Once Again, Hope and Sacrifice

Have you seen Once? I watched it this week (actually, I watched it twice), and it truly is an excellent film. Made on a shoe-string budget, this refreshingly unconventional love story boasts some good acting and a lot of fantastic music (which you can listen to here; nearly the whole amazing soundtrack was written by the two leads – Glen Hansard and Markéta Irglová). It does include some very salty language, but otherwise it’s clean and has a great message. The story takes place in Dublin and centers on a street musician and a piano-playing single mother (they don’t have names, just “guy” and “girl” in the credits) who are both struggling with their pasts and unsure of their futures, but find common ground in their music.

It’s an engaging story with some unexpected twists, but what I really appreciate is the moral undercurrent to the film. It stresses not only real unconditional love (not mere romantic infatuation), but also the tensions between courage and responsibility, desire and commitment. The essential choice faced by each of these characters is well summed up by the Academy Award nominated song “Falling Slowly,” which frames their relationship (again, you can listen to it here):

Falling slowly, eyes that know me
And I can’t go back
Moods that take me and erase me
And I’m painted black
You have suffered enough
And warred with yourself
It’s time that you won

Take this sinking boat and point it home
We’ve still got time
Raise your hopeful voice you have a choice
You’ve made it now

I don’t want to give too much of the plot away, but I will mention one particular scene that I only understood the second time through: At one point they take a motorcycle ride on his dad’s bike.

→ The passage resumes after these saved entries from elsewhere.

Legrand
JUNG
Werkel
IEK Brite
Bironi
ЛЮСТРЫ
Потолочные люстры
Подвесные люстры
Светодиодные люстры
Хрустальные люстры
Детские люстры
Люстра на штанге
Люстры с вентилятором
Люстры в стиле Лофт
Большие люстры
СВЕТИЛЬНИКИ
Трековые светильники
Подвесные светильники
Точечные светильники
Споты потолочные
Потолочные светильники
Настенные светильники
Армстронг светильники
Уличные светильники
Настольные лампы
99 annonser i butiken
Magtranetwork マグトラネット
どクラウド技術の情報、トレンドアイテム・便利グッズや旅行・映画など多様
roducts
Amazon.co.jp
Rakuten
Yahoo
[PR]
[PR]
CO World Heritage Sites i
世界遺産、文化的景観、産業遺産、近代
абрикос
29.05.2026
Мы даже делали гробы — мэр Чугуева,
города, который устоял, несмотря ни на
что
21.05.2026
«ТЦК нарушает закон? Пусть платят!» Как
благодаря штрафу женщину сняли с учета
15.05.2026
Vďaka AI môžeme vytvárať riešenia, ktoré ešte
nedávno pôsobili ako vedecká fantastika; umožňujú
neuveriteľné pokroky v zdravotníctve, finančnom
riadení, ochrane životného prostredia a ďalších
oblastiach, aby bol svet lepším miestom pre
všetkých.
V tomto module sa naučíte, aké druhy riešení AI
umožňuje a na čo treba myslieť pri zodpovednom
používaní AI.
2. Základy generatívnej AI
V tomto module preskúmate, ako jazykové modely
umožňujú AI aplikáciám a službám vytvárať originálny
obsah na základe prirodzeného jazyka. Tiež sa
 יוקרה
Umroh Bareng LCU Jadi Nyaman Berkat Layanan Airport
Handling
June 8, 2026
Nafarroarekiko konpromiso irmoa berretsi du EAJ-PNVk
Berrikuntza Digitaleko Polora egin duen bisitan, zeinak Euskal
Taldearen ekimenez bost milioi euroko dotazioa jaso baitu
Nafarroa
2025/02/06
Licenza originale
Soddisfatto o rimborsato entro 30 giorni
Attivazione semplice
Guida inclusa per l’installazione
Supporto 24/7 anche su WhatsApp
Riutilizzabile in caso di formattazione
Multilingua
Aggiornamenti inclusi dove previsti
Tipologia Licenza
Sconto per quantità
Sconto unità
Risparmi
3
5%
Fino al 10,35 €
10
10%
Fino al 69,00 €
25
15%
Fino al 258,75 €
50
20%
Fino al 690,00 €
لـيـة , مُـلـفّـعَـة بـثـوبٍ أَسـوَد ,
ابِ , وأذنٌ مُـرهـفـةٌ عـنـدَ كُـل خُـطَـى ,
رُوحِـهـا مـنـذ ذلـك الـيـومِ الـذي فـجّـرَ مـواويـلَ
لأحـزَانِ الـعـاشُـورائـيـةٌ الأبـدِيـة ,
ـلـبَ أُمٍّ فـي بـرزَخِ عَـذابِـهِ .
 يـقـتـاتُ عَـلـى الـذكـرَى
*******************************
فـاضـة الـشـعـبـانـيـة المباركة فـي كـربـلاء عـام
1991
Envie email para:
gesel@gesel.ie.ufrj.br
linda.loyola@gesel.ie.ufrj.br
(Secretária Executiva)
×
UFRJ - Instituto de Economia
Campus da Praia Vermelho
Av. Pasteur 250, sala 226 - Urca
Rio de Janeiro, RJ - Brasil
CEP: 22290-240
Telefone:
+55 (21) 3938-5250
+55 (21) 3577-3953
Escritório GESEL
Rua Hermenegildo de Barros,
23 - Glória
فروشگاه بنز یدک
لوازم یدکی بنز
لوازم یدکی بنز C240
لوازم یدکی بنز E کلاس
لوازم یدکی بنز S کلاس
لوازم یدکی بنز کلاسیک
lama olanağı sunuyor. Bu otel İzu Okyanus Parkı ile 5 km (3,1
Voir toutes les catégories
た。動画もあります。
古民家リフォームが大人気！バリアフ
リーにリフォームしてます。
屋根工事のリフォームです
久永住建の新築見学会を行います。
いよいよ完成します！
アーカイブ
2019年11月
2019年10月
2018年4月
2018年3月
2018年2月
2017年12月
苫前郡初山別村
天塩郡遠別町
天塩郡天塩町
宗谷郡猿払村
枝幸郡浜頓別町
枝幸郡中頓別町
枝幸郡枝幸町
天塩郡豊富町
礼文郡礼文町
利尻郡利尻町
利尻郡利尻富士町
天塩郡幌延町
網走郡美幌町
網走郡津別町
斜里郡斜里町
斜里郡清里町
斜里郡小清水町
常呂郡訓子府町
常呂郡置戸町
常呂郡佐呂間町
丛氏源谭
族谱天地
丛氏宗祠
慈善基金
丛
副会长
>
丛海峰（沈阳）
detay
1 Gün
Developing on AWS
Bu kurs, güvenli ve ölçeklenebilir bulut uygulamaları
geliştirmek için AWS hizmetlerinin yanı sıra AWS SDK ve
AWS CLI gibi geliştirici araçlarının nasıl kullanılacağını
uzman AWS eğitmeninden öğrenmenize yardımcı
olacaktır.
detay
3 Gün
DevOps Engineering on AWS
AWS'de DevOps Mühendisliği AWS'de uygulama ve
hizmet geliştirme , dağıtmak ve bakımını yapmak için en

The conversation that follows is the turning point of the film, but immediately afterwards they get into this seemingly meaningless argument – she wants to drive the bike, but he doesn’t think she should. She begs, but he refuses since it’s not his and he’s not even sure he should have taken it out in the first place. The scene ends without letting us know whether he gave in or not.

At first, this argument just seemed awkward and unnecessary, but now I think it actually symbolizes the center around which the whole film turns. These characters have found life and joy again, and given each other a glimpse of hope and a way forward, but here they are reminded of their past obligations. This leaves them with a crucial decision to make: either to toss aside their commitments for the sake of the moment, or to do the right thing, even if it means sacrificing something they both want.

I won’t spoil anything more, but if you have seen it, I’d love to hear your reactions. If you haven’t, I highly recommend it!